Robbie had almost killed himself trying to get an A in that class. It was the least he could do. Too bad he’d only gotten a C+. As if the plus made a difference.
Paul put the CD back and continued his slow exploration of the small room. The next thing he pulled out was a collection of American Sign Language DVDs. “Can you speak sign language? Are you deaf?”
“No. Not deaf. Did I seem deaf while we were talking?” He thought for a second. “Can you even play hockey if you’re deaf?”
Paul shrugged. “I don’t know. So why sign language then?”

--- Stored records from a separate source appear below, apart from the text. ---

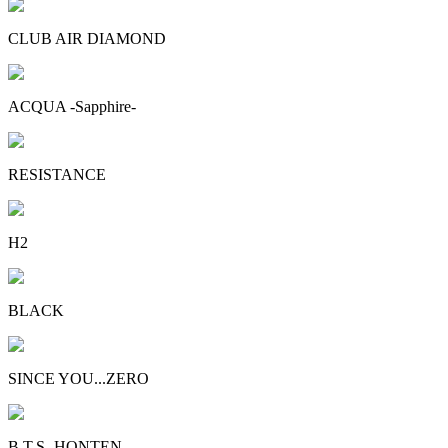
CLUB AIR DIAMOND
ACQUA -Sapphire-
RESISTANCE
H2
BLACK
SINCE YOU...ZERO
B.T.S -HONTEN-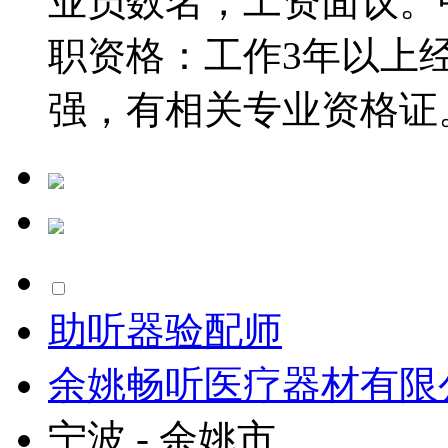
业员数名，工资面议。
职资格：工作3年以上
强，有相关专业资格证。
助听器验配师
余姚畅听医疗器材有限
宁波 - 余姚市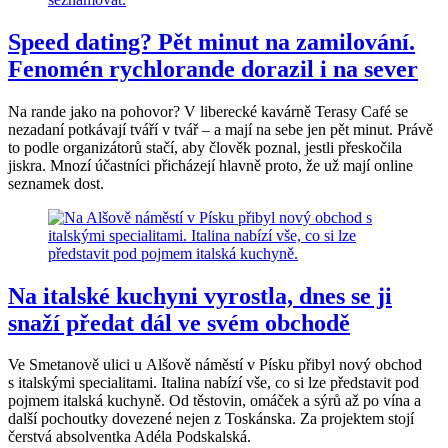
Speed dating? Pět minut na zamilování.
Fenomén rychlorande dorazil i na sever
Na rande jako na pohovor? V liberecké kavárně Terasy Café se
nezadaní potkávají tváří v tvář – a mají na sebe jen pět minut. Právě
to podle organizátorů stačí, aby člověk poznal, jestli přeskočila
jiskra. Mnozí účastníci přicházejí hlavně proto, že už mají online
seznamek dost.
Na italské kuchyni vyrostla, dnes se ji
snaží předat dál ve svém obchodě
Ve Smetanově ulici u Alšově náměstí v Písku přibyl nový obchod
s italskými specialitami. Italina nabízí vše, co si lze představit pod
pojmem italská kuchyně. Od těstovin, omáček a sýrů až po vína a
další pochoutky dovezené nejen z Toskánska. Za projektem stojí
čerstvá absolventka Adéla Podskalská.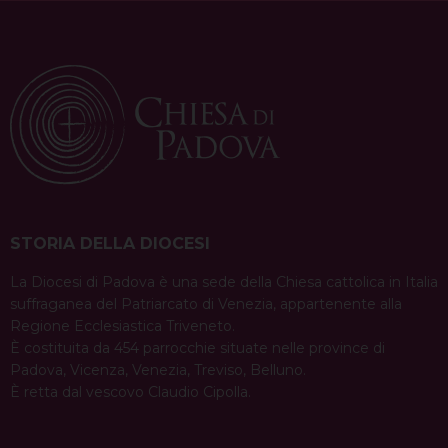
STORIA DELLA DIOCESI
La Diocesi di Padova è una sede della Chiesa cattolica in Italia
suffraganea del Patriarcato di Venezia, appartenente alla
Regione Ecclesiastica Triveneto.
È costituita da 454 parrocchie situate nelle province di
Padova, Vicenza, Venezia, Treviso, Belluno.
È retta dal vescovo Claudio Cipolla.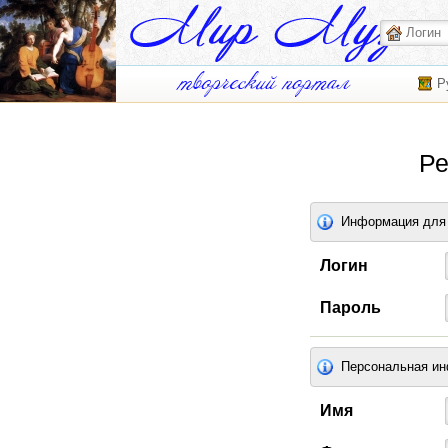
Р
Ре
Информация для 
Логин
Пароль
Персональная и
Имя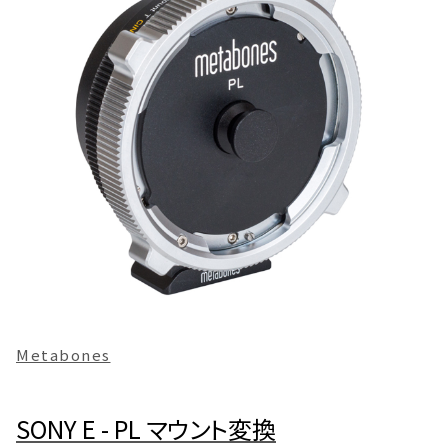
Metabones
SONY E - PL マウント変換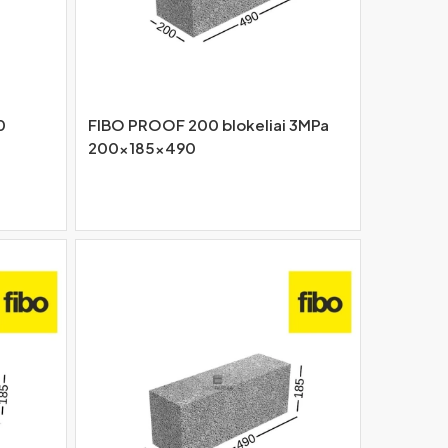
0
FIBO PROOF 200 blokeliai 3MPa
200x185x490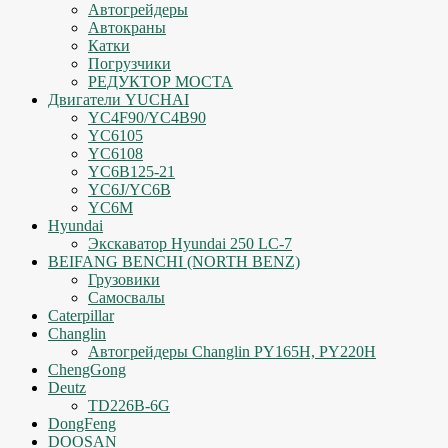
Автогрейдеры
Автокраны
Катки
Погрузчики
РЕДУКТОР МОСТА
Двигатели YUCHAI
YC4F90/YC4B90
YC6105
YC6108
YC6B125-21
YC6J/YC6B
YC6M
Hyundai
Экскаватор Hyundai 250 LC-7
BEIFANG BENCHI (NORTH BENZ)
Грузовики
Самосвалы
Caterpillar
Changlin
Автогрейдеры Changlin PY165H, PY220H
ChengGong
Deutz
TD226B-6G
DongFeng
DOOSAN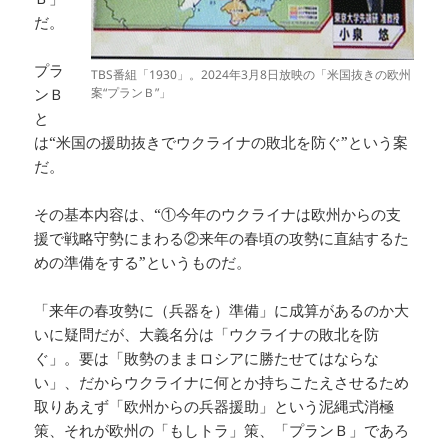
だ。
プラ
TBS番組「1930」。2024年3月8日放映の「米国抜きの欧州
ンＢ
案“プランＢ”」
と
は“米国の援助抜きでウクライナの敗北を防ぐ”という案
だ。
その基本内容は、“①今年のウクライナは欧州からの支
援で戦略守勢にまわる②来年の春頃の攻勢に直結するた
めの準備をする”というものだ。
「来年の春攻勢に（兵器を）準備」に成算があるのか大
いに疑問だが、大義名分は「ウクライナの敗北を防
ぐ」。要は「敗勢のままロシアに勝たせてはならな
い」、だからウクライナに何とか持ちこたえさせるため
取りあえず「欧州からの兵器援助」という泥縄式消極
策、それが欧州の「もしトラ」策、「プランＢ」であろ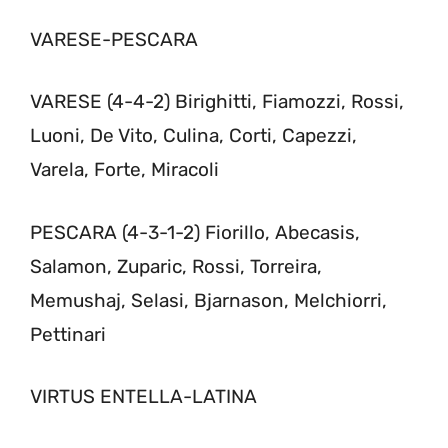
VARESE-PESCARA
VARESE (4-4-2) Birighitti, Fiamozzi, Rossi,
Luoni, De Vito, Culina, Corti, Capezzi,
Varela, Forte, Miracoli
PESCARA (4-3-1-2) Fiorillo, Abecasis,
Salamon, Zuparic, Rossi, Torreira,
Memushaj, Selasi, Bjarnason, Melchiorri,
Pettinari
VIRTUS ENTELLA-LATINA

Robbie had the feeling that if he moved too quickly, Paul would flee like a wild animal. He wasn’t sure why, but he wanted the guy to stay for a while. Sure, he was good-looking; tall and with those All-American looks, blond hair and blue eyes. But it was more than that.
Robbie couldn’t help but think of the sadness he remembered seeing in Paul’s eyes during the game.
“I have a couple of learning disabilities,” Robbie answered. “They make it hard for me to read and write. And talk sometimes. Some therapist suggested ASL as a way to maybe retrain my brain.”
“Does it help?”
Robbie shrugged. “Yeah. Sometimes I can think better in it. Doesn’t help me talk to most people.”
“I think it would be mighty interesting.” Paul pulled a DVD off the shelf, tilting it forward with one finger.
Even from across the room, Robbie could tell it was one of the seasons of Queer as Folk.
Paul let the DVD tip back into line, then turned back to the room.
Robbie followed his eyes to the rainbow flag stuck into the coffee mug that served as a pencil holder.
“I heard…well, some guys were saying that you’re gay. Some guys from my team.” Paul tried to sound casual.